That's great to bring up because I want to talk about that too, where for me I'm trying not to do that on principle, it's not needed because I can do it without those images and then trying to cut out the images and thoughts in my mind with eyes closed is where I'm working on now trying to just focus on the physical actions and movements.
But then for me every now and then I get this thought... Like, why am I not supposed to do this again?
LIke I forget, what was the big deal about this? (Using porn apposed to just shut eyes not thinking about anything)
But that's the same for me with a lot of things, like I'm trying to quit smoking and then all of sudden I'll be like, 'I cannot at all remember why I'm not supposed to smoke, I'm going to smoke now because I like to smoke.'
So to me I see it's a compromise if I use porn becuase I know that I cannot stop my reactions, and even if I could which I've tried to but only supress, then since I know I cannot stop my reactions the best course is to just not look at that stuff while masterbating, just have close eyes don't tempt myself because I'm just screwing with myself like manipuatilng myself like a game, like I know I can't stop my reactions so I'm going to force myself to look and try not to react but that's not practical it's just 'baiting'.
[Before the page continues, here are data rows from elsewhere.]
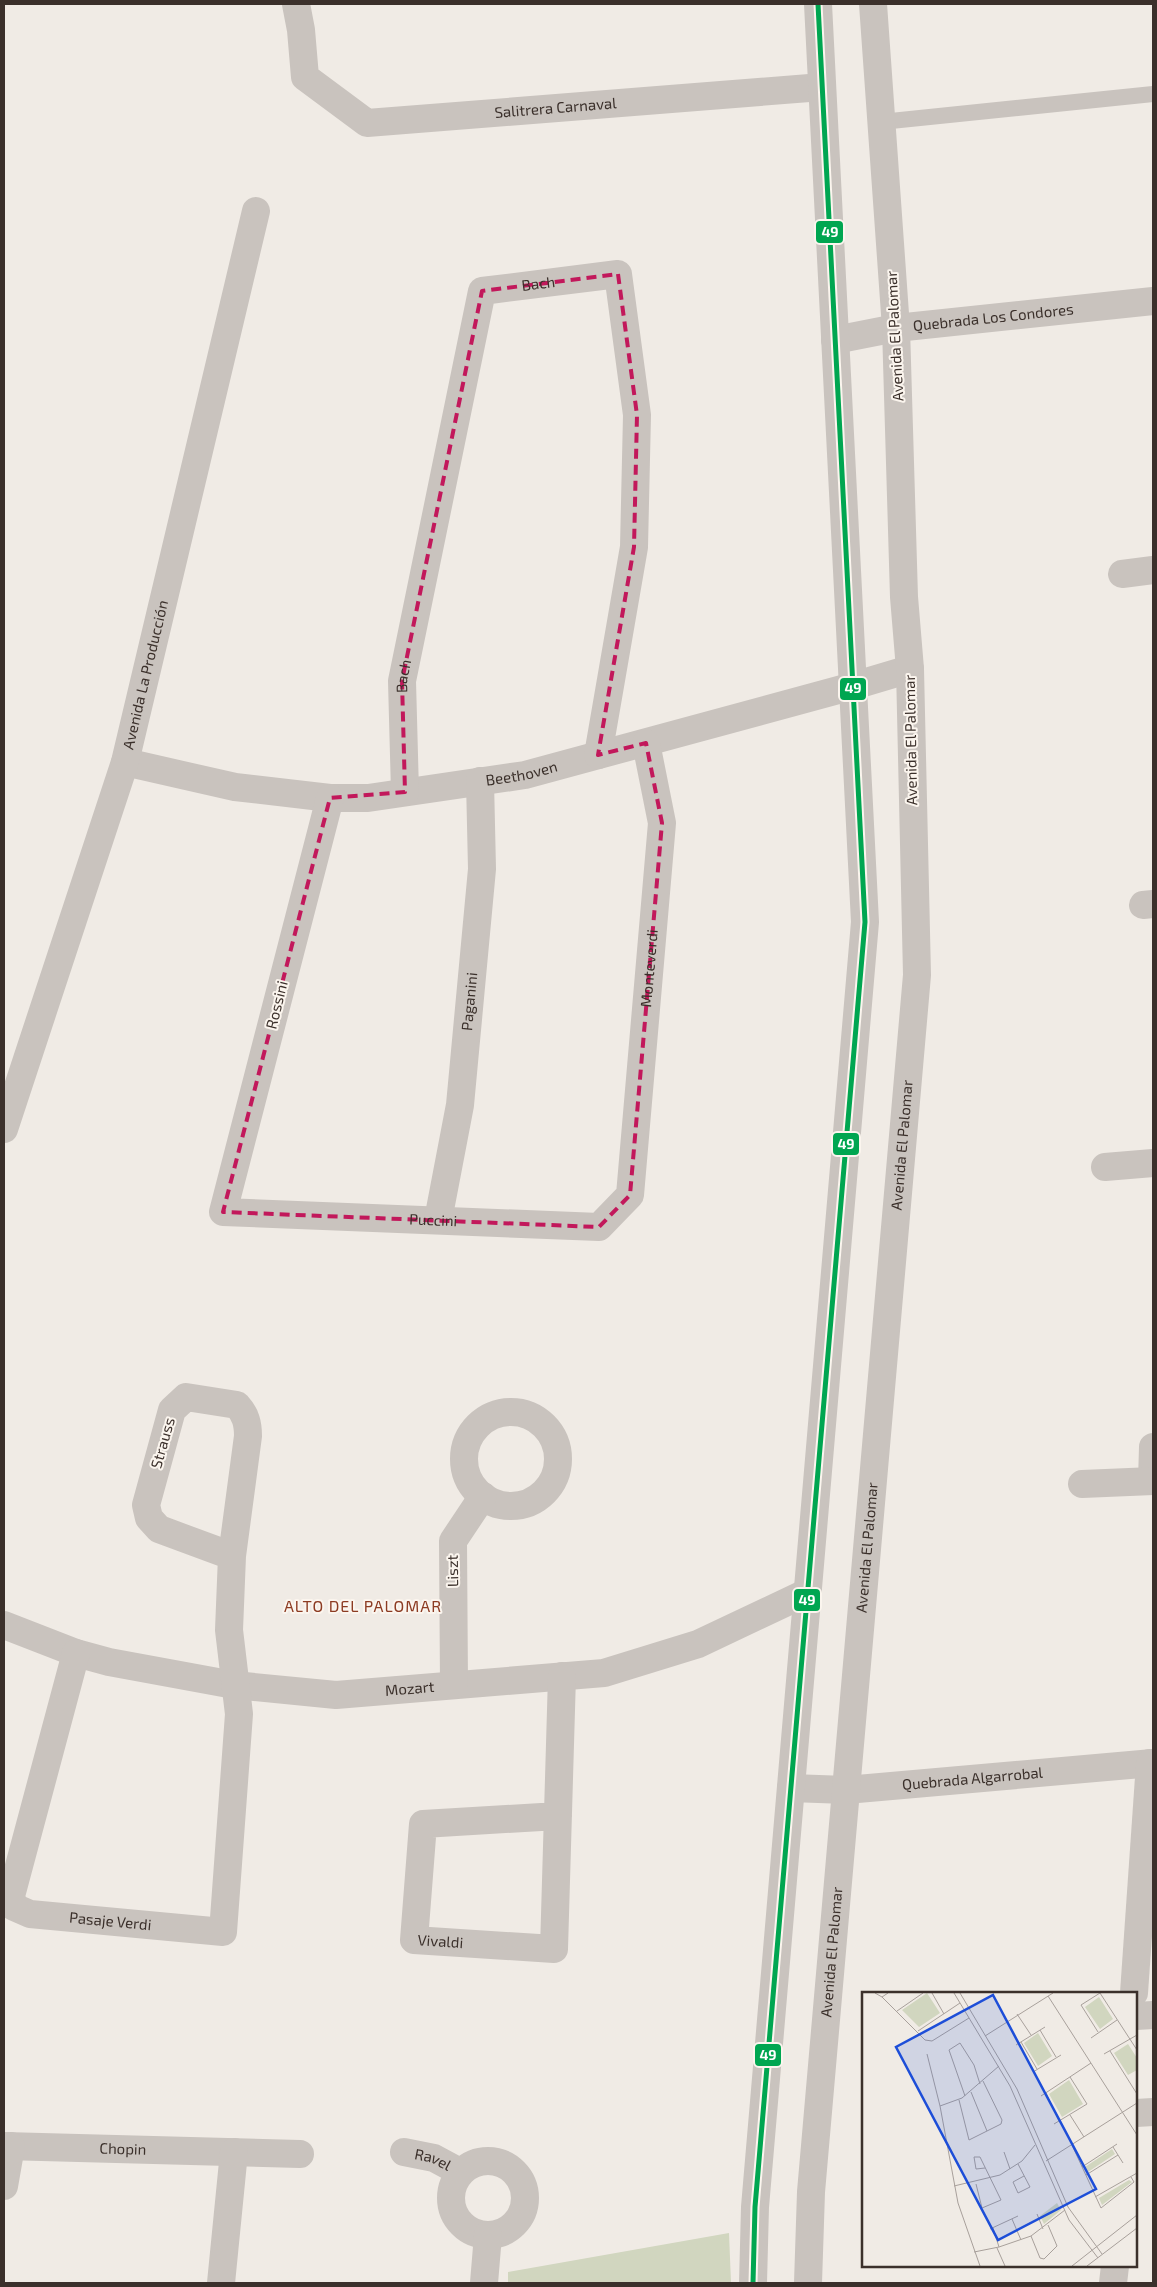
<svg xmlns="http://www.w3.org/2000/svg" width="1157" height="2287" font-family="'Exo 2',sans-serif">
  <rect width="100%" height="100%" fill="#f0ebe5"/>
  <!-- green -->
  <path fill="#d1d6bf" d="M729,2233L731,2283H508V2272Z"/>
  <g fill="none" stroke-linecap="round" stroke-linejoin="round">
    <!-- service -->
    <path stroke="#c9c3be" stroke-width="16" d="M881,122L1153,94"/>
    <!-- minor -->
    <g stroke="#c9c3be" stroke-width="28">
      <path id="s1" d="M296,4L301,30L305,77L367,123L822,87"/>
      <path id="s2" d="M835,340L896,328L1153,301"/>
      <path d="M1122,574L1153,570"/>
      <path id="s3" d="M125,762L235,787L330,798H368L525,775L853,686L910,669"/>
      <path id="s4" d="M405,792L402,681L482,291L618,274L637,415L634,547L598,755"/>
      <path id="s5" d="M330,798L223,1212L599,1227L630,1195L662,823L646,743"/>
      <path d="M1143,905L1153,904"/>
      <path id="s6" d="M4,1129L125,762L256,211"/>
      <path d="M1105,1167L1153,1163"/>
      <path id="s7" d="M438,1220L460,1105L482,869L480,781"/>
      <circle cx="511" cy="1459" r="47"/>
      <path d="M1152,1481L1153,1447"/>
      <path d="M1082,1484L1153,1481"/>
      <path id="s8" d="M4,1625L76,1653L109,1662L234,1685L336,1695L604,1673L698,1644L808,1592"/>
      <path id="s9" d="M76,1653L11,1896L14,1907L30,1914L223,1932L239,1714L229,1630L232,1556L248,1436C248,1424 246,1415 237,1405L186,1397L172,1410L146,1505L149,1518L159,1529L232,1556"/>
      <path d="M454,1685L453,1541L483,1496"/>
      <path id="s10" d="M791,1788L846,1790L1153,1763"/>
      <path id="s11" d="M558,1816L423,1824L414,1940L554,1949L562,1676"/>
      <path d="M1134,1993L1150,1763"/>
      <path d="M1136,2016L1153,2015"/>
      <path d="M1136,2113L1153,2112"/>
      <path id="s12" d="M4,2146L300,2154"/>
      <path id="s13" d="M404,2152L434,2158L460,2172"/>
      <circle cx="488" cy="2198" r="37"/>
      <path d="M4,2186L11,2146"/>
      <path d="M221,2283L234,2152"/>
      <path d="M484,2283L488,2235"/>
      <path d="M1113,2283L1115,2266"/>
    </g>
    <!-- tertiary -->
    <g stroke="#c9c3be" stroke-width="28">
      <path d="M753,2283L755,2207L865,922L818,4"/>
      <path id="s14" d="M808,2283L811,2192L917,975L910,669L904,597L896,328L873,4"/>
    </g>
    <!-- bus-1 casing -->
    <g stroke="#fbf5ee" stroke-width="9">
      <path id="bus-1" d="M753,2283L755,2207L865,922L818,4"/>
    </g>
    <!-- bus-1 -->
    <use href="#bus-1" stroke="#00a651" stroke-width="5"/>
  </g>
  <!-- marked area -->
  <path fill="none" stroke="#c2185b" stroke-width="4" stroke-dasharray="10 6" stroke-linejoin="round" d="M618,274L637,415L634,547L598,755L646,743L662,823L630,1195L599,1227L223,1212L330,798L405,792L402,681L482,291Z"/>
  <g text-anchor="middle" stroke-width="4" stroke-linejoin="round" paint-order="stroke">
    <!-- street labels -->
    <g font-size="15" fill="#3b302b" stroke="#fbf5ee">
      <text dy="5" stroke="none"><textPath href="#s1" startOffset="340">Salitrera Carnaval</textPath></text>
      <text dy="5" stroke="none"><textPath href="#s4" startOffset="566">Bach</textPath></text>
      <text dy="5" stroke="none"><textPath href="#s2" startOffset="160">Quebrada Los Condores</textPath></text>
      <text transform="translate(895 336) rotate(-93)" y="5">Avenida El Palomar</text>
      <text dy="5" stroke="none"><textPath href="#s6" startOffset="476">Avenida La Producción</textPath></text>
      <text dy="5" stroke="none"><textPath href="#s4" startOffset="116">Bach</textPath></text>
      <text transform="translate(911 740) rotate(-91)" y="5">Avenida El Palomar</text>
      <text dy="5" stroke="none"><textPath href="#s3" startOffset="402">Beethoven</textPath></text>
      <text dy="5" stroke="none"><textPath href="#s5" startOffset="1076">Monteverdi</textPath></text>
      <text dy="5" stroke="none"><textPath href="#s7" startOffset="221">Paganini</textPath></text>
      <text transform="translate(277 1005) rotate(-76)" y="5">Rossini</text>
      <text dy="5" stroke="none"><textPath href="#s14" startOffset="1142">Avenida El Palomar</textPath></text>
      <text dy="5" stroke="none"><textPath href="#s5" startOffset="638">Puccini</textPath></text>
      <text transform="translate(163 1443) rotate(-74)" y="5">Strauss</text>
      <text dy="5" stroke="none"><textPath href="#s14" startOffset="738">Avenida El Palomar</textPath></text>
      <text transform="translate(453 1571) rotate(-91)" y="5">Liszt</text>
      <text dy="5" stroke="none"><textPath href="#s8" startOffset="415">Mozart</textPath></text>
      <text dy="5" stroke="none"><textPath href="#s10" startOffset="182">Quebrada Algarrobal</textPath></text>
      <text dy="5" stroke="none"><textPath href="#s9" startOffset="361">Pasaje Verdi</textPath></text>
      <text dy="5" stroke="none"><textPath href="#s11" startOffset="278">Vivaldi</textPath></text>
      <text dy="5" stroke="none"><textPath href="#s14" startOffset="332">Avenida El Palomar</textPath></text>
      <text dy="5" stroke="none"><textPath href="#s12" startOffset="119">Chopin</textPath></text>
      <text dy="5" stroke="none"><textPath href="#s13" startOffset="30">Ravel</textPath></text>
    </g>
    <!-- neighbourhood labels -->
    <g font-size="16" letter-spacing="1" fill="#8c3b22" stroke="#fbf5ee">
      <text x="363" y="1612">ALTO DEL PALOMAR</text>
    </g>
  </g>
  <!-- overview -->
  <g transform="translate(862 1992)">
    <rect width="275" height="275" fill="#f0ebe5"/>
    <path d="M65,1L78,21L57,35L40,18ZM237,5L251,27L238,37L223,15ZM176,41L190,64L176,74L162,51ZM266,52L275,66V78L266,83L252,61ZM207,88L221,112L200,125L187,102ZM250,157L253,162L226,180L223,175ZM267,188L270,190L240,213L237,206ZM195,211L199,218L182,232L178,224Z" fill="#d1d6bf"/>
    <path fill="none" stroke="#a8a09b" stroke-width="1" d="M13,1L20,5L26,1M70,1L82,22M92,1L148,94L207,228L236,266M98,1L155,97L206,215L240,262M238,1L275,58M186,4L275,143M20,5L63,48L70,49L107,26M35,19L61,1M155,22L169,43M178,38L194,65M56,39L98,11M236,40L219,13L238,1M123,44L191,1M229,46L255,28M159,50L175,77M154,53L183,35M248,59L275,102M65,62L78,114L96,211L118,274M242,62L275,43M171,80L199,63M109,100L125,139M184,101L197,129M103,104L87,58L98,51L112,73L118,92M179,104L229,71M97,108L107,148L139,132L140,128L121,89M78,114L100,106L137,74M208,123L222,145M192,132L225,112L208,85M210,153L239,216L272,190L269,185M251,155L261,171M142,160L148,177M184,169L275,111M156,172L168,195L156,201L151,190L162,184M220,175L255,152M224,183L256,163M114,192L120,216L139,208L118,165H112L114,177L123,176M92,194L138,183L160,169L173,153M233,205L275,181M175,222L181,237M150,227L159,248M131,236L137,255M128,237L156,224M169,244L178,266L182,267L195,254L186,233M135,256L143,274M112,260L137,255L169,244L203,218M210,274L275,223M225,274L275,236"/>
    <path fill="#1d4ed8" fill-opacity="0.15" stroke="#1d4ed8" stroke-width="2.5" d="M131,3L234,197L136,248L34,55Z"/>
    <rect width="275" height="275" fill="none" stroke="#3b302b" stroke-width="2.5"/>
  </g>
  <g stroke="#fbf5ee" stroke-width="2">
    <rect x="815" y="220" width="29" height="24" rx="5" fill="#00a651"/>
    <rect x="839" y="677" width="28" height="24" rx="5" fill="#00a651"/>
    <rect x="832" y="1132" width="28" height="24" rx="5" fill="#00a651"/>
    <rect x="793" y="1588" width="28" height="24" rx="5" fill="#00a651"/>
    <rect x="754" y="2043" width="28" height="24" rx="5" fill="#00a651"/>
  </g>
  <g font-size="14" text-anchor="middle" font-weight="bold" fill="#fff">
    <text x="830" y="237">49</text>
    <text x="853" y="693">49</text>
    <text x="846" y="1149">49</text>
    <text x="807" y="1605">49</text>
    <text x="768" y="2060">49</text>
  </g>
  <!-- border -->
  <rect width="1157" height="2287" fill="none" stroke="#3b302b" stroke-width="10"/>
</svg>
I'll do some self forgiveness too because I rarely ever think to do self forgiveness for porn masterbation as much as I should realative to how much a part of my life it has been.
I forgive myself that I have accepted and allowed myself to bait myself with porn like, what if I can still look at it and just not react while masterbating.
I forgive myself that I have accepted and allowed myself to think that it would be a good idea to try to defrag myself by masterbating looking at nude women/ nudity and trying to not feel anything to not react where now I see it isn't something that I can just change in a moment I need self forgiveness it's just the act of finding an excuse to trick myself.
I forgive myself that I have accepted and allowed myself to trick myself into using porn by saying that I'm facing my fears as facing my reactions head on where I can face those reactions head on in writing they are still in my memory.
I forgive myself that I have accepted and allowed myself to judge myself for baiting myself with porn in playing these games of 'just use it don't think about it, just use it try to just not react, what's the big deal anywyas it doesn't hurt anything'
I forgive myself that I have accepted and allowed myself to hate myself for what I did to myself using porn reactions and masterbation where at the times I was doing it, I had nothing else going for me in my life, I was using it like a drug, or I really felt trapped so hating myself now is like me up on my high horse where even just now I admit how I still have this thought like 'why was I supposed to quit doing that again?'
I forgive myself that I have accepted and allowed myself to fear how compelling that thought is like, 'why am I not supposed to do this?'
I forgive myself that I have accepted and allowed myself to turn porn masterbation into a devil and angel on my shoulder situation instead of just making it clear and frim with myself that this is feeding my mind big time, affects relationships because it's reactions to people, I'm a people too so it affects my relationship with me and there's feelings and it's a super big mess to deal with and I have enough problems as it is that I don't need to make extra mistakes for myself to deal with.
I forgive myself that I have accepted and allowed myself to feel misrable like my life sucks when within me I totally allow self compromise of my body and my relationships and just everything through porn wihtout all it taking is just a thought showing me how I live for pleasure and self intrest in pleasure and am not really as much of a victim as I feel.
I forgive myself that I have accepted and allowed myself to not get through to myself that using porn is self victimization I'm limiting my sexual expression and my relationships and my process and it's uncalled for.
When and as I see myself having the thought of why am I not supposed to use porn again? I stop, I breathe, I realize if I'm not clear with myself then yes I'm going to keep having this thought, knocking on my door like, why not? Why not? why not? thus, I commit myself to when I have this thought come up of why not use porn again? To in that moment make it clear, if I really have that question within me then in that moment I anser myself, it's comproming my relationship with myself thus other's it's me abusing myself thus other's, it's the oppostie of everything that I'm trying to develop within myself, and in that I can see how I have also limited myself like I'm not good enough for my own process, I'm not as good as other's are why not just masterbate to porn 'I'm not worh it'
I commit myself to remember that I'm worth it, I'm worth developing a sexual relationship with myself, I'm worth not compromisng myself with porn, I commit myself to remember that I'm worth making something of my life and that I'm worth more then my desires and fantasy.